Source 7.2: Advice for Merchants

Given the dangers to merchants traveling the Silk Road, it is not surprising that travel guides might have a market, especially among merchants traveling the Silk Road. One such guide was written by Francesco Pegolotti, a fourteenth-century merchant and banker from Florence with a wide range of business contacts. The following excerpts contain his advice for navigating the Silk Road to China. Keep in mind that he was writing when the Mongol Empire provided relatively safe conditions for travel across much of the Silk Roads network.

Questions to consider as you examine the source:

Francesco Pegolotti

Advice for European Merchants Traveling to China, ca. 1340

In the first place, you must let your beard grow long and not shave. And at Tana [a city on the Sea of Azov, an extension of the Black Sea] you should furnish yourself with a dragoman [interpreter]. And you must not try to save money in the matter of dragomen by taking a bad one instead of a good one. For the additional wages of the good one will not cost you so much as you will save by having him. And besides the dragoman it would be good to take at least two good manservants, who are acquainted with the Cumanian tongue [a Turkic language]. And if the merchant likes to take a woman with him from Tana, he can do so; if he does not like to take one there is no obligation, only if he does take one he will be kept much more comfortably than if he does not take one. If he does take one, it would be good if she were acquainted with the Cumanian tongue as well as the men.

And from Tana traveling to Gittarchan [Astrakhan, north of the Caspian Sea] you should take with you twenty-five days’ provisions, that is to say, flour and salt fish; as for meat, you will find enough of it at all the places along the road. And also at all the chief stations [along the way] . . . , you should replenish yourself with flour and salt fish; other things you will find in sufficient quantities, especially meat.

The road you travel from Tana to Cathay [China] is perfectly safe, whether by day or by night, according to what the merchants say who have used it. But if the merchant, in going or coming, should die enroute, everything belonging to him will become the property of the lord of the country in which he dies, and the officers of the lord will take possession of all. So also if he dies in Cathay. But if his brother is with him, or an intimate friend and comrade calling himself his brother, then they will surrender the property of the deceased to this person, and so it will be rescued.

And there is another danger: this is when the lord of the country dies, and before the new lord who is to have the lordship is proclaimed. During such intervals there have sometimes been irregularities perpetrated on the Franks, and other foreigners. (They call “Franks” all the Christians of these parts from Romania [Byzantine Empire] westward.) And the roads will not be safe to travel until another lord be proclaimed who is to reign in place of him who died.

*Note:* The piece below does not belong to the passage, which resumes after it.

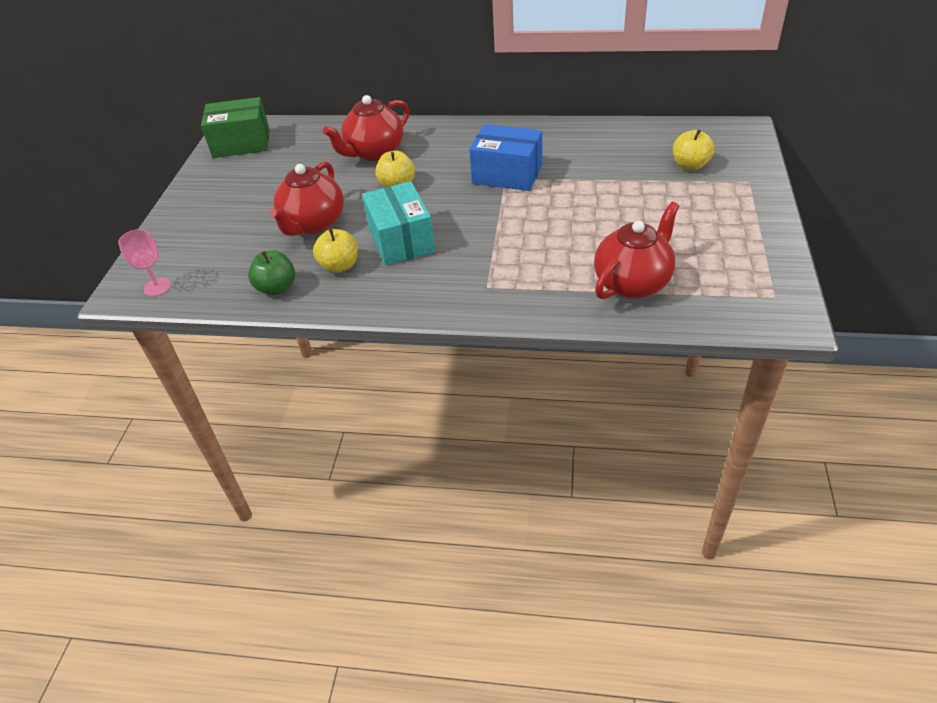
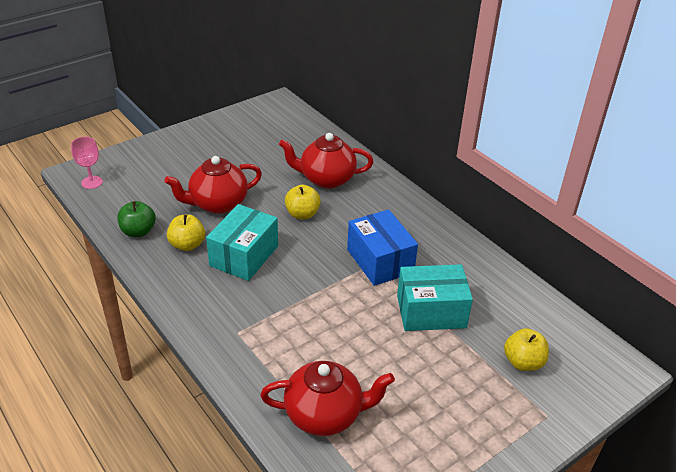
camera: 40 degrees right, 5 degrees down
green box [201,97,270,158] -> none
none -> turquoise box [397,264,473,331]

Cathay is a province that contains a multitude of cities and towns. Among others there is one in particular, that is to say the capital city, to which merchants flock, and in which there is a vast amount of trade; and this city is called Cambalec [present day Beijing, the capital of Mongol-ruled China]. And the said city has a circuit of one hundred miles, and is all full of people and houses and of dwellers in the said city. . . . You may reckon also that from Tana to Sara [a city on the Volga River] the road is less safe than on any other part of the journey; and yet even when this part of the road is at its worst, if there are some sixty men in your company you will go as safely as if you were in your own house.

Anyone from Genoa or from Venice, wishing to go to the places above-named, and to make the journey to Cathay, should carry linens with him, and if he visits Organci [on the Oxus River in Central Asia] he will dispose of these at a profit. In Organci he should purchase . . . silver, and with these he should proceed without making any further investment, unless for some bales of the very finest textiles of small bulk, and that cost no more for transportation than coarser textiles.

Merchants who travel this road can ride on horseback or on asses, or mounted in any way that they choose to be mounted.

Whatever silver the merchants might carry with them as far as Cathay the lord of Cathay will take from them and put into his treasury. And to merchants who bring silver they give that paper money of theirs in exchange. This is of yellow paper, stamped with the seal of the aforementioned lord. And this money is called balisbi; and with this money you can readily buy silk and all other merchandise that you desire to buy. And all the people of the country are bound to receive it. And yet you shall not pay a higher price for your goods because your money is of paper. And there are three kinds of paper money, one being worth more than another, according to the value which has been established for each by that lord.